Kamuoyuna ve Yetkililere Çağrı
Son dönemde adliye çalışanları arasında artan intihar vakaları, toplumumuzu ve özellikle adliye camiasını derin bir acıya boğmaktadır.
En son metroda yaşamına son veren meslektaşımızın trajik ölümü, yalnızca bireysel bir kayıp değil, çözülmeyi bekleyen bir sorunlar yumağının dramatik bir yansımasıdır.
Bu acı olaylar; ekonomik sıkıntılar, aşırı iş yükü, mobbing ve sosyal yaşamdan kopukluk gibi kronik sorunların adliye çalışanlarını nasıl bir çıkmaza sürüklediğini açıkça ortaya koymaktadır. Yetkililerin bu sorunlara duyarsız kalışı ise çalışanlarımızı daha büyük bir umutsuzluğa sürüklemektedir.
Sorunlar Net, Çözümler Bekleniyor
1. Yoksulluk sınırının altında maaşlar: Adalet sisteminin yükünü taşıyan çalışanlarımız, insanca yaşam standartlarından uzak, geçim sıkıntısı içinde mücadele etmektedir.
2. Karşılığı ödenmeyen fazla mesailer: Mesai saatleri gözetilmeksizin çalışan personelin emeği görmezden gelinmektedir.
3. Aşırı iş yükü ve yoğun stres: İşlerin yetiştirilmesi adına ailelerinden ve sosyal yaşamlarından uzaklaşan çalışanlarımız, hem fiziksel hem psikolojik olarak tükenmektedir.
4. Mobbing ve baskı ortamı: Amirlerin keyfi tutumları ve baskıcı yönetim anlayışı, çalışanların motivasyonunu ve ruh sağlığını tehdit etmektedir.

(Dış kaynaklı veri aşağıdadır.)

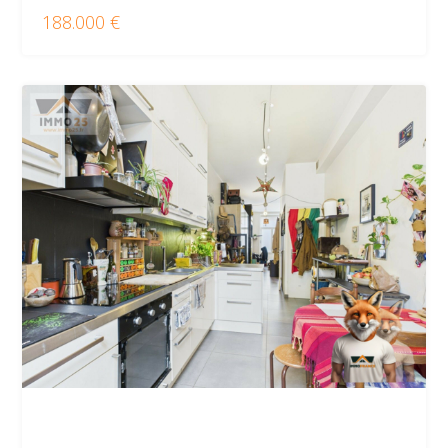
188.000 €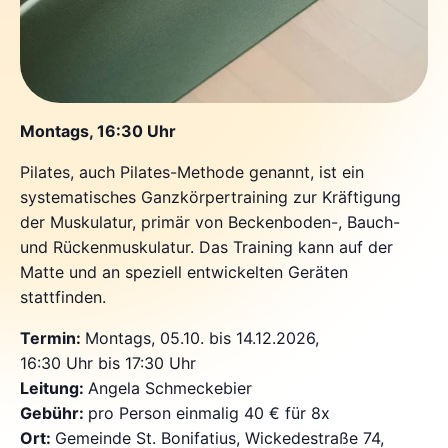
Montags, 16:30 Uhr
Pilates, auch Pilates-Methode genannt, ist ein
systematisches Ganzkörpertraining zur Kräftigung
der Muskulatur, primär von Beckenboden-, Bauch-
und Rückenmuskulatur. Das Training kann auf der
Matte und an speziell entwickelten Geräten
stattfinden.
Termin:
Montags, 05.10. bis 14.12.2026,
16:30 Uhr bis 17:30 Uhr
Leitung:
Angela Schmeckebier
Gebühr:
pro Person einmalig 40 € für 8x
Ort:
Gemeinde St. Bonifatius, Wickedestraße 74,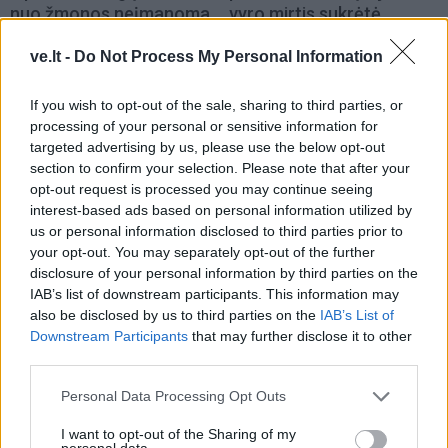
nuo žmonos neįmanoma
vyro mirtis sukrėtė
atitraukti akių
gerbėjus
ve.lt -
Do Not Process My Personal Information
If you wish to opt-out of the sale, sharing to third parties, or
processing of your personal or sensitive information for
targeted advertising by us, please use the below opt-out
section to confirm your selection. Please note that after your
opt-out request is processed you may continue seeing
Žmonės
Žmonės
interest-based ads based on personal information utilized by
us or personal information disclosed to third parties prior to
Pareigūnams nepavyksta
Reveka Devolskytė
your opt-out. You may separately opt-out of the further
baigti narkotikų
prisiminė, iki ko nuvedė
disclosure of your personal information by third parties on the
disponavimu įtariamo
desperatiškas noras
IAB’s list of downstream participants. This information may
Olego Šurajevo bylos
sulieknėti: apie pasekmes
also be disclosed by us to third parties on the
IAB’s List of
negalvojau
Downstream Participants
that may further disclose it to other
third parties.
Personal Data Processing Opt Outs
I want to opt-out of the Sharing of my
personal data.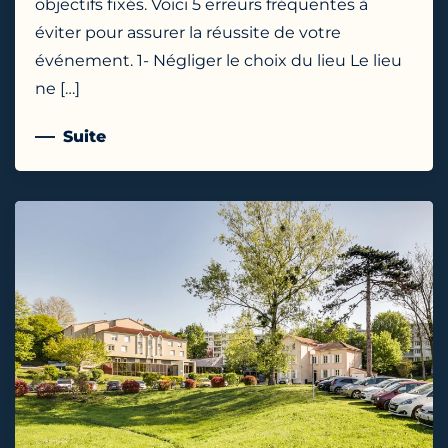
objectifs fixés. Voici 5 erreurs fréquentes à
éviter pour assurer la réussite de votre
événement. 1- Négliger le choix du lieu Le lieu
ne […]
Suite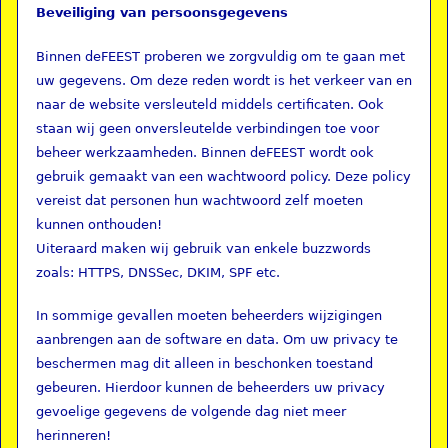
Beveiliging van persoonsgegevens
Binnen deFEEST proberen we zorgvuldig om te gaan met
uw gegevens. Om deze reden wordt is het verkeer van en
naar de website versleuteld middels certificaten. Ook
staan wij geen onversleutelde verbindingen toe voor
beheer werkzaamheden. Binnen deFEEST wordt ook
gebruik gemaakt van een wachtwoord policy. Deze policy
vereist dat personen hun wachtwoord zelf moeten
kunnen onthouden!
Uiteraard maken wij gebruik van enkele buzzwords
zoals: HTTPS, DNSSec, DKIM, SPF etc.
In sommige gevallen moeten beheerders wijzigingen
aanbrengen aan de software en data. Om uw privacy te
beschermen mag dit alleen in beschonken toestand
gebeuren. Hierdoor kunnen de beheerders uw privacy
gevoelige gegevens de volgende dag niet meer
herinneren!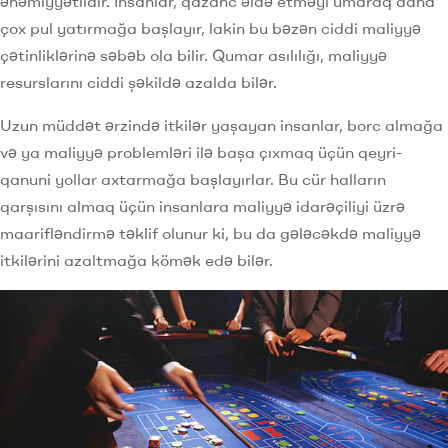
əhəmiyyətlidir. İnsanlar, qazanc əldə etməyi umaraq daha
çox pul yatırmağa başlayır, lakin bu bəzən ciddi maliyyə
çətinliklərinə səbəb ola bilir. Qumar asılılığı, maliyyə
resurslarını ciddi şəkildə azalda bilər.
Uzun müddət ərzində itkilər yaşayan insanlar, borc almağa
və ya maliyyə problemləri ilə başa çıxmaq üçün qeyri-
qanuni yollar axtarmağa başlayırlar. Bu cür halların
qarşısını almaq üçün insanlara maliyyə idarəçiliyi üzrə
maarifləndirmə təklif olunur ki, bu da gələcəkdə maliyyə
itkilərini azaltmağa kömək edə bilər.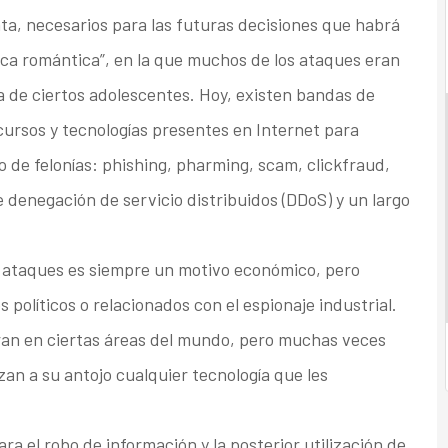
ta, necesarios para las futuras decisiones que habrá
ca romántica”, en la que muchos de los ataques eran
ía de ciertos adolescentes. Hoy, existen bandas de
cursos y tecnologías presentes en Internet para
 de felonías: phishing, pharming, scam, clickfraud,
denegación de servicio distribuidos (DDoS) y un largo
os ataques es siempre un motivo económico, pero
políticos o relacionados con el espionaje industrial.
an en ciertas áreas del mundo, pero muchas veces
izan a su antojo cualquier tecnología que les
a el robo de información y la posterior utilización de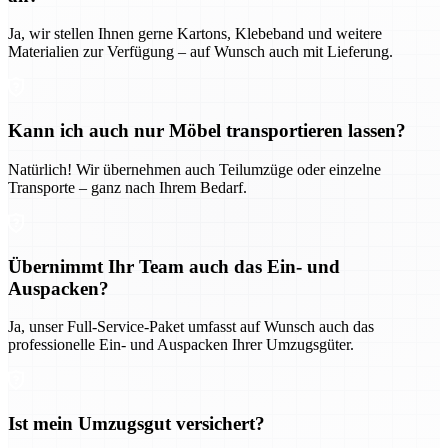
Ja, wir stellen Ihnen gerne Kartons, Klebeband und weitere
Materialien zur Verfügung – auf Wunsch auch mit Lieferung.
Kann ich auch nur Möbel transportieren lassen?
Natürlich! Wir übernehmen auch Teilumzüge oder einzelne
Transporte – ganz nach Ihrem Bedarf.
Übernimmt Ihr Team auch das Ein- und
Auspacken?
Ja, unser Full-Service-Paket umfasst auf Wunsch auch das
professionelle Ein- und Auspacken Ihrer Umzugsgüter.
Ist mein Umzugsgut versichert?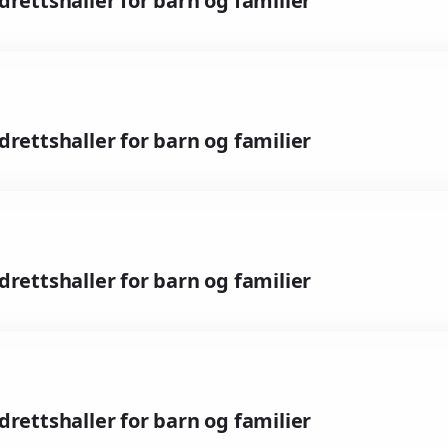
idrettshaller for barn og familier
idrettshaller for barn og familier
idrettshaller for barn og familier
idrettshaller for barn og familier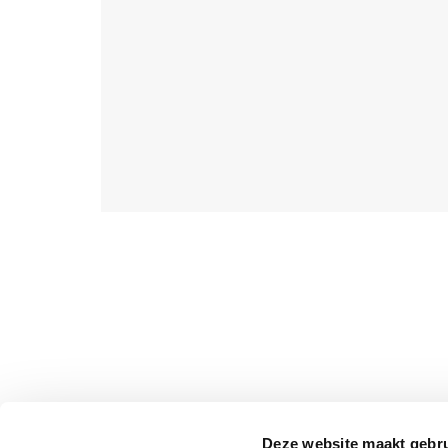
Deze website maakt gebru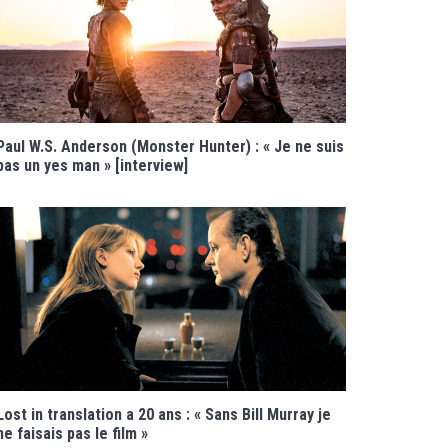
Paul W.S. Anderson (Monster Hunter) : « Je ne suis
pas un yes man » [interview]
Lost in translation a 20 ans : « Sans Bill Murray je
ne faisais pas le film »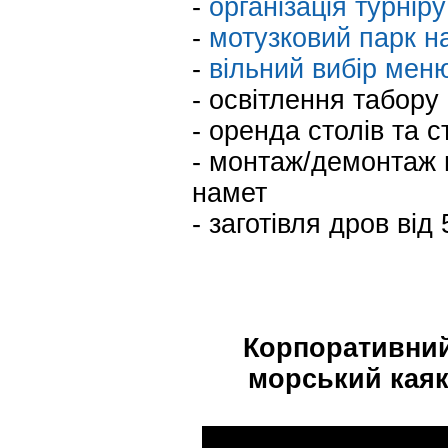
-
організація турніру
-
мотузковий парк н
-
вільний вибір меню
- освітлення табору
- оренда столів та с
- монтаж/демонтаж н
намет
- заготівля дров від 
Корпоративний
морський каяк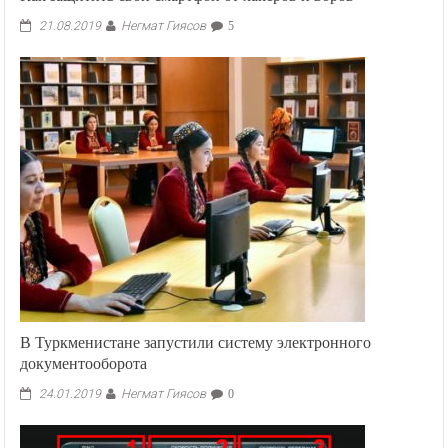
Негмат Гиясов
21.08.2019
5
В Туркменистане запустили систему электронного
документооборота
Негмат Гиясов
24.01.2019
0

5. Sosyal yaşam yoksunluğu: Düzensiz mesai saatleri ve ağır iş yükü nedeniyle çalışanlarımız sosyal yaşamdan tamamen kopmuş durumdadır.
Yetkililere Çağrı
Adalet sisteminin temel taşları olan adliye çalışanları, uzun süredir göz ardı edilen bu sorunların çözümünü beklemektedir. Artık başsağlığı mesajları ve temenniler değil, somut ve etkili adımlar görmek istiyoruz:
• Maaşlar, insanca yaşam seviyesine çıkarılmalıdır.
• Fazla mesailerin karşılığı eksiksiz ödenmelidir.
• Mobbing ve baskıya karşı etkin denetim mekanizmaları kurulmalıdır.
• Çalışanların iş yükü hafifletilmeli, personel takviyesi sağlanmalıdır.
Unutulmamalıdır ki adalet sistemi, yalnızca hakim ve savcıların değil, tüm adliye çalışanlarının omuzlarında yükselmektedir. Çalışanlarımızın sesine kulak verilmezse, yalnızca onların değil, adalet hizmetinin sürdürülebilirliği de büyük bir tehlike altına girecektir.
Bir kişinin daha hayatını kaybetmesine izin vermeyin.